Once a somewhat hidden gem, Kananaskis Country is a secret no more.
While it can be considered part of Calgary’s backyard, the multiple provincial parks, recreation areas and public land use zones have become well-known across the country. With it likely to see more than four million visitors a year – rivalling Canada’s premier national park in Banff – a key aspect to its maintenance and preservation has long been overlooked.
Management plans for national parks are relatively well-known due to the roughly every 10-15 years they’re updated and the tremendous amount of work that is needed to see them across the finish line.
In Kananaskis Country, however, its management plans have layer upon layer of dust gathering as they simply no longer reflect the reality of what’s needed for the multiple provincial parks.
The plans, which are likely even unknown to exist to many locals, are mostly from a bygone era. Elbow-Sheep Wildland Provincial Park was last done in 1998, Peter Lougheed and Spray Valley provincial parks are from 2006 and Evan-Thomas Provincial Recreation Area was released in 2004.
Many of the plans are old enough to drive, able to legally drink and would’ve graduated from post-secondary school, but the reality is they are still the outdated guiding documents for the region.
In contrast, Parks Canada management plans for areas such as Yoho, Kootenay and Banff national parks have extensive public engagement, release “what they heard” reports from the public and ultimately publish a concise document that outlines the priorities for the next 10-15 years for that park region.
Few people would argue they’re perfect, but even fewer people could successfully push that they don’t outline the expectations from the federal agency.
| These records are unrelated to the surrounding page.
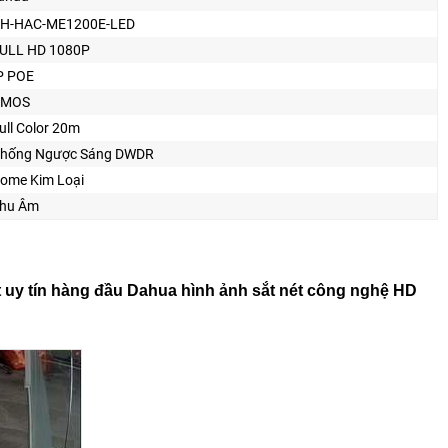
H-HAC-ME1200E-LED
ULL HD 1080P
P POE
CMOS
ull Color 20m
hống Ngược Sáng DWDR
ome Kim Loại
hu Âm
t uy tín hàng đầu Dahua hình ảnh sắt nét công nghệ HD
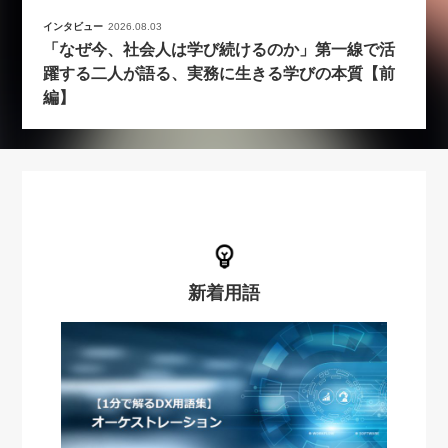
インタビュー
2026.08.03
「なぜ今、社会人は学び続けるのか」第一線で活
躍する二人が語る、実務に生きる学びの本質【前
編】
新着用語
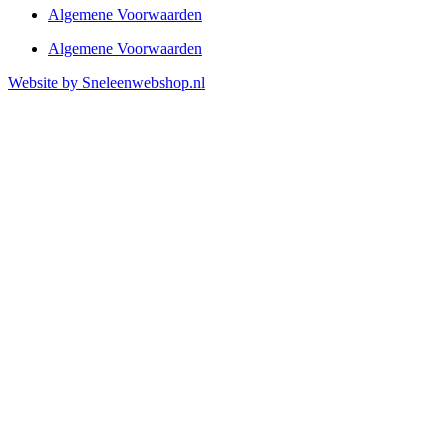
Algemene Voorwaarden
Algemene Voorwaarden
Website by Sneleenwebshop.nl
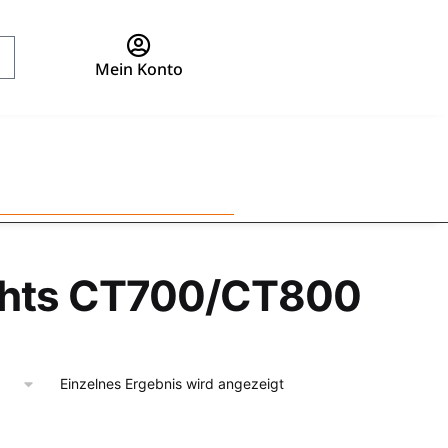
Mein Konto
chts CT700/CT800
Einzelnes Ergebnis wird angezeigt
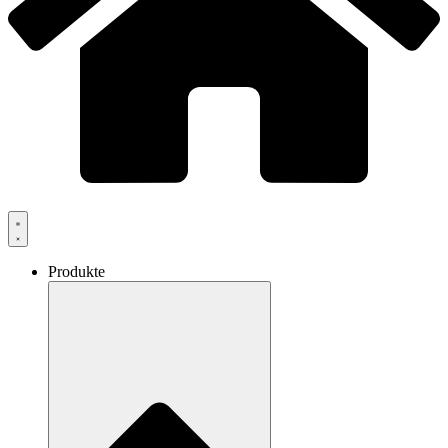
Produkte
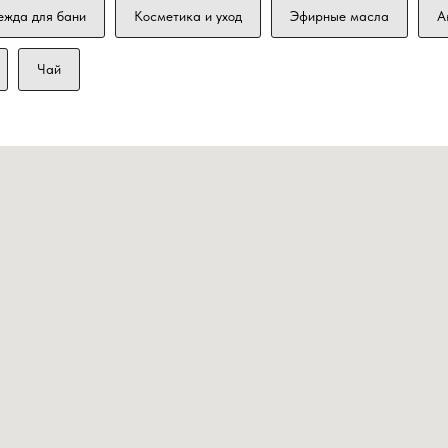
ежда для бани
Косметика и уход
Эфирные масла
А
Чай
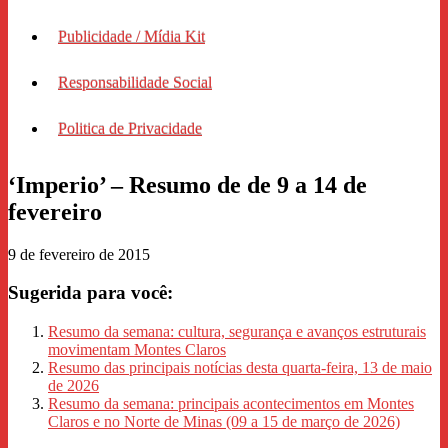
Publicidade / Mídia Kit
Responsabilidade Social
Politica de Privacidade
‘Imperio’ – Resumo de de 9 a 14 de
fevereiro
9 de fevereiro de 2015
Sugerida para você:
Resumo da semana: cultura, segurança e avanços estruturais
movimentam Montes Claros
Resumo das principais notícias desta quarta-feira, 13 de maio
de 2026
Resumo da semana: principais acontecimentos em Montes
Claros e no Norte de Minas (09 a 15 de março de 2026)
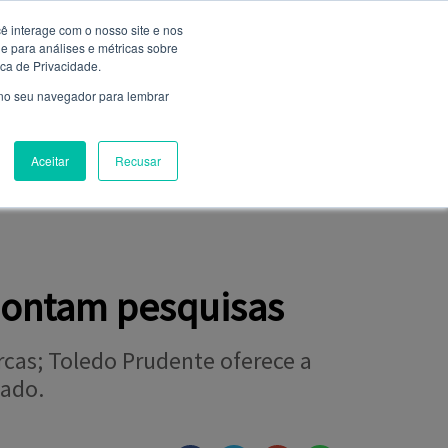
ê interage com o nosso site e nos
 para análises e métricas sobre
Entrar
ica de Privacidade.
Não é cadastrado?
clique aqui
 no seu navegador para lembrar
Aceitar
Recusar
NIÃO
FALE CONOSCO
CLUBE DE SERVIÇOS
apontam pesquisas
cas; Toledo Prudente oferece a
ado.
From conservation of wildlife and the environment, an emphasis on public transit and the priority of Indigenous relations and reconciliation, the plans put forward a vision for a specific region that best reflects modern times.
In 2022, an estimated 4.2 million people took in Kananaskis County – a significant increase since one million people visited in 2000.
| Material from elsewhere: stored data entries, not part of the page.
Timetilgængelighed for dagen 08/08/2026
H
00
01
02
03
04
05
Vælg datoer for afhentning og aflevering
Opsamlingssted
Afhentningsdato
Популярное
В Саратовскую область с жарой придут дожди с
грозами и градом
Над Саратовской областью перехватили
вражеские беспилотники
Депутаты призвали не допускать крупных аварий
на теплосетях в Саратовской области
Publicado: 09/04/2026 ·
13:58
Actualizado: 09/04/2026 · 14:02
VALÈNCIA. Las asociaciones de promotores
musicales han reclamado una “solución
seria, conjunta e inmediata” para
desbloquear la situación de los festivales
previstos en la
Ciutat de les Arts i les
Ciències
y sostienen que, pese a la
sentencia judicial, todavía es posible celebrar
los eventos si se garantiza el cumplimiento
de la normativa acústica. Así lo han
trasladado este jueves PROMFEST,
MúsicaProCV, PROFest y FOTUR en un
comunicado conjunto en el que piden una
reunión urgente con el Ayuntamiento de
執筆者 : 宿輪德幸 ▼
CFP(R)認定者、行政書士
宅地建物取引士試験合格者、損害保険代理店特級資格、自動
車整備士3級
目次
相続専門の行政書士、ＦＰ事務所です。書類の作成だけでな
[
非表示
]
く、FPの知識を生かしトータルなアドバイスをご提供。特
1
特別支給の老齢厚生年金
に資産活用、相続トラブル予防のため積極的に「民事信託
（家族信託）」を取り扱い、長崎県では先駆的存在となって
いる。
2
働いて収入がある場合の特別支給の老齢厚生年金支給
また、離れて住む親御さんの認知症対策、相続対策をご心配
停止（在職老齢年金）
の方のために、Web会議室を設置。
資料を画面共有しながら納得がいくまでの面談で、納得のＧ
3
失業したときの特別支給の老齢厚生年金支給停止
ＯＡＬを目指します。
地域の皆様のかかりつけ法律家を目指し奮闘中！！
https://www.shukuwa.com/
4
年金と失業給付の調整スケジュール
The recreational area has become an international destination for some and subsequent provincial governments have pumped investments into the area for trails and campgrounds, while a Kananaskis Conservation Pass has itself become an election issue.
But while investments have come forward, Alberta Parks budget has been left to wither on the vine at times. The latest provincial budget has a $106 million increase for Environment and Protected Areas budget to $553 million in 2023-24, but it plummets to $499 million in 2024-25 and $357 million in 2025-26.
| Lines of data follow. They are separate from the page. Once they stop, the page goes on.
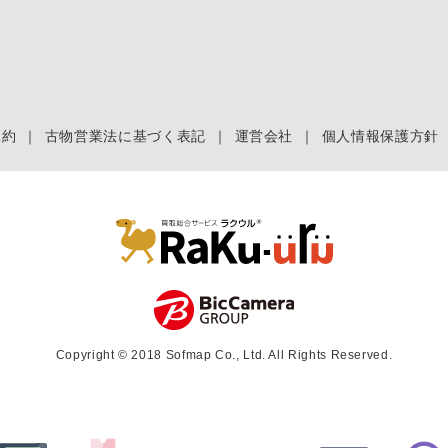
規約
｜
古物営業法に基づく表記
｜
運営会社
｜
個人情報保護方針
Copyright © 2018 Sofmap Co., Ltd. All Rights Reserved.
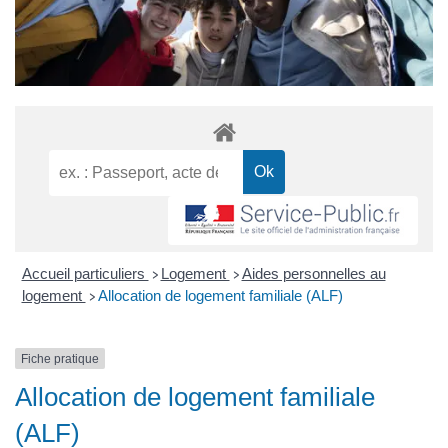
Accueil particuliers
Logement
Aides personnelles au
>
>
logement
Allocation de logement familiale (ALF)
>
Fiche pratique
Allocation de logement familiale
(ALF)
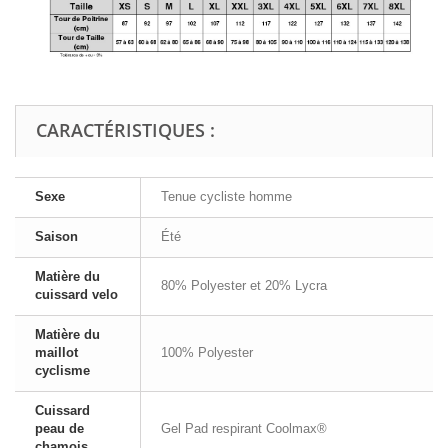
CARACTÉRISTIQUES :
Sexe
Tenue cycliste homme
Saison
Été
Matière du
80% Polyester et 20% Lycra
cuissard velo
Matière du
maillot
100% Polyester
cyclisme
Cuissard
peau de
Gel Pad respirant Coolmax®
chamois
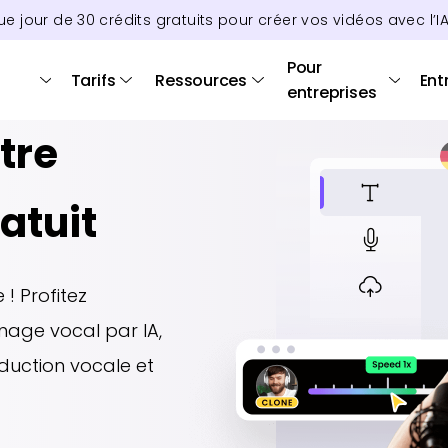
ue jour de
30
crédits
gratuits pour créer vos vidéos avec l’I
A
Pour
Tarifs
Ressources
Ent
entreprises
tre
atuit
 ! Profitez
nage vocal par IA,
aduction vocale et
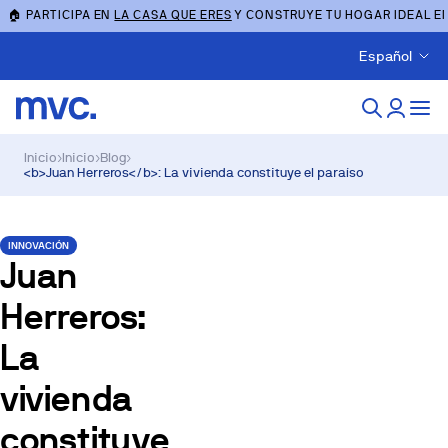
🏠 PARTICIPA EN
LA CASA QUE ERES
Y CONSTRUYE TU HOGAR IDEAL E
Español
Inicio
›
Inicio
›
Blog
›
<b>Juan Herreros</b>: La vivienda constituye el paraíso
INNOVACIÓN
Juan
Herreros
:
La
vivienda
constituye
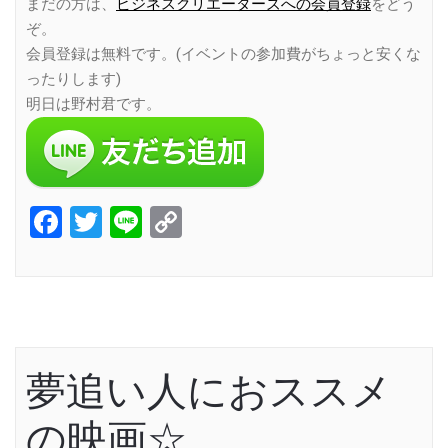
まだの方は、
ビジネスクリエーターズへの会員登録
をどう
ぞ。
会員登録は無料です。(イベントの参加費がちょっと安くな
ったりします)
明日は野村君です。
Facebook
Twitter
Line
Copy
Link
夢追い人におススメ
の映画☆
Obviously much can change for each budget, but how you forecast future budgets can be as much of a tell as the importance of an area to the actual funding it receives.
It comes at the same time as the province has made outdoor recreation a potential cash cow for economic growth through tourism, with $196 million set aside to refurbish and expand infrastructure in said areas.
Too much has changed in Kananaskis Country to ignore the priority needed to be given to the management plans. The easiest fix would be to legislate a timeline for new plans, similar to the province’s federal counterparts. Though it’s easy to put requirements into law, the supply of adequate resources is equally important.
A management plan offers a guideline for the here and now, but also for the coming years.
In a recent decision by the Land and Property Rights Tribunal, a 20-unit glamping project in Kananaskis Public Land Use Zone was allowed to go ahead. The decision cited plans that were more than 20 years old, including one nearing 40, in aiding in its decision.
A plan that was written in 1986 such as the Kananaskis Sub Regional Integrated Resource Plan or the Kananaskis Recreation Policy of 1999 simply aren’t adequate in coming to decisions in 2023.
Regardless of which party is in power in Alberta four weeks from now, if Kananaskis Country is going to be of continued importance for residents and visitors, work needs to begin on new management plans before the year is out.